A try
block is an expression. The finally
runs as part of the evaluation of that expression. The expression on the right-hand side of an assignment is evaluated before the assignment takes place. From this we conclude that the finally
block, as part of that evaluation, runs before the assignment takes place.
Yes, it runs in the same thread. I have no concrete reference for that other than knowing that it would be a very unfortunate language feature if it did not (and rather difficult to implement anyways).
Your use of the word "returned" is confusing. Nothing is being "returned"; an expression is being evaluated and its resulting value is being assigned to something.
As for the details of the expression itself, from the Scala language specification, section 6.22:
A try expression ...
try { b } finally e
... evaluates the block b
. If
evaluation of b
does not cause an exception to be thrown, the expression e
is evaluated.
If an exception is thrown during evaluation of e
, the
evaluation of the try expression is aborted with the thrown exception.
If no exception is thrown during evaluation of e
, the result of b
is
returned as the result of the try expression.

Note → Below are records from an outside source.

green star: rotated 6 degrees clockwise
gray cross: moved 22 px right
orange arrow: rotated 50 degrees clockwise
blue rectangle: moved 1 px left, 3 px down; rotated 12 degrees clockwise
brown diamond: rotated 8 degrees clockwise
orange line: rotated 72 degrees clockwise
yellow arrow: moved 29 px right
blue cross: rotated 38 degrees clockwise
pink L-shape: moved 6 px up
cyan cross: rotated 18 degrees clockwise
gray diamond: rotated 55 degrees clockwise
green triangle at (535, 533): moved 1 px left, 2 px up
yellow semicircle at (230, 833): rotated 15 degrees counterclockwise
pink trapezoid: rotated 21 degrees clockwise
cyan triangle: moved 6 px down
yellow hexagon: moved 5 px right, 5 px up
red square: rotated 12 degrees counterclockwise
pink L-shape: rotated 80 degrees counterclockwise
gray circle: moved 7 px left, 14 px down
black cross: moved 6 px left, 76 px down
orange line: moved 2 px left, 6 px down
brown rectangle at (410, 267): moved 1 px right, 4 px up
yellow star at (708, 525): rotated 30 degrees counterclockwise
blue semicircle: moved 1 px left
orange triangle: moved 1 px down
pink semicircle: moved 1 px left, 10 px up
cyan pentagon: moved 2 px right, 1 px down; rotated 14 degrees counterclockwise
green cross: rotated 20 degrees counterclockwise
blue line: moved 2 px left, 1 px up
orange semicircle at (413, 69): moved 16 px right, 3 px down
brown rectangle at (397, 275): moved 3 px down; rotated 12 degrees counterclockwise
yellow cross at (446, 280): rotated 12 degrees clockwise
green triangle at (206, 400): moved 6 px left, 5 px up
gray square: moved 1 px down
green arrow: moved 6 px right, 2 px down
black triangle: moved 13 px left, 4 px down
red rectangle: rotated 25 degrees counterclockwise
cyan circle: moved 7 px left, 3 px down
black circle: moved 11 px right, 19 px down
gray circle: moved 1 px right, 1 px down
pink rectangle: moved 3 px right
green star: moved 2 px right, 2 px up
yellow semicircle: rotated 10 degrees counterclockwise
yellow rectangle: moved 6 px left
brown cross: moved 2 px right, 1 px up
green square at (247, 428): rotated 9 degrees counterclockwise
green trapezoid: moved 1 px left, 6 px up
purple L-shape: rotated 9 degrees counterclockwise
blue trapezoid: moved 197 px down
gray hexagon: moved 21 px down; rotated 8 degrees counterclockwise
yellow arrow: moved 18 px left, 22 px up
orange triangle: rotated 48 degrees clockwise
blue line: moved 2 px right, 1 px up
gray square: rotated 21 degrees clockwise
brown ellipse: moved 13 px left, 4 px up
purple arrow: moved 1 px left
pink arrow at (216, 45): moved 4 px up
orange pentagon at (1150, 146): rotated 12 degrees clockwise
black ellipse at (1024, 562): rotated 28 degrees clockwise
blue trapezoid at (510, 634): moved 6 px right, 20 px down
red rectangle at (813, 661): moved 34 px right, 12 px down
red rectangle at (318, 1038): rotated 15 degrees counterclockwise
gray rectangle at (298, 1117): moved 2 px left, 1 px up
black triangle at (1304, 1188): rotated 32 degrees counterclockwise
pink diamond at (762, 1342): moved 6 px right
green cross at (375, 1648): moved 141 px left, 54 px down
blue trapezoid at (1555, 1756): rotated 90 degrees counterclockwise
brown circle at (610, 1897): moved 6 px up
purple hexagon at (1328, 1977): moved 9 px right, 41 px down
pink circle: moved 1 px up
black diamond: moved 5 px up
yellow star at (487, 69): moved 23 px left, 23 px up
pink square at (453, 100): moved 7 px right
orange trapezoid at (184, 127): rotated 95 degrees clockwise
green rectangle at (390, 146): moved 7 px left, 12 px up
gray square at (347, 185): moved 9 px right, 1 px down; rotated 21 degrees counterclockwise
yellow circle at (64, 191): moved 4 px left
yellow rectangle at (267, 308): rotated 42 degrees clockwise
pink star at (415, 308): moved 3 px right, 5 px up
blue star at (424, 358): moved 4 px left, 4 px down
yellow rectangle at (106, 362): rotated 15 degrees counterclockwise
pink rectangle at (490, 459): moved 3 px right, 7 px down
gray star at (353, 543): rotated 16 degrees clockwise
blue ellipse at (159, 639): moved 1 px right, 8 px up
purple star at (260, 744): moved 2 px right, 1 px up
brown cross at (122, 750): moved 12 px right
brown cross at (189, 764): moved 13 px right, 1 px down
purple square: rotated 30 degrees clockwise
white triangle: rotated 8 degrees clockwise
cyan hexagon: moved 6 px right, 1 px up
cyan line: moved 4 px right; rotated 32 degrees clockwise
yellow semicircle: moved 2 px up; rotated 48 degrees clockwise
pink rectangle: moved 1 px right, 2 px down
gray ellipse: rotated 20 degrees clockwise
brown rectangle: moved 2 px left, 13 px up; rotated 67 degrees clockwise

If an exception is
thrown during evaluation of b
, the finally block e
is also evaluated. If another exception e
is thrown during evaluation of e
,
evaluation of the try expression is aborted with the thrown exception.
If no exception is thrown during evaluation of e
, the original
exception thrown in b
is re-thrown once evaluation of e
has completed.
The block b
is expected to conform to the expected type of the try
expression. The finally expression e
is expected to conform to type
Unit
.
A try expression:
try { b } catch e1 finally e2
is a shorthand for
try { try { b } catch e1 } finally e2
Further details can be found in that section.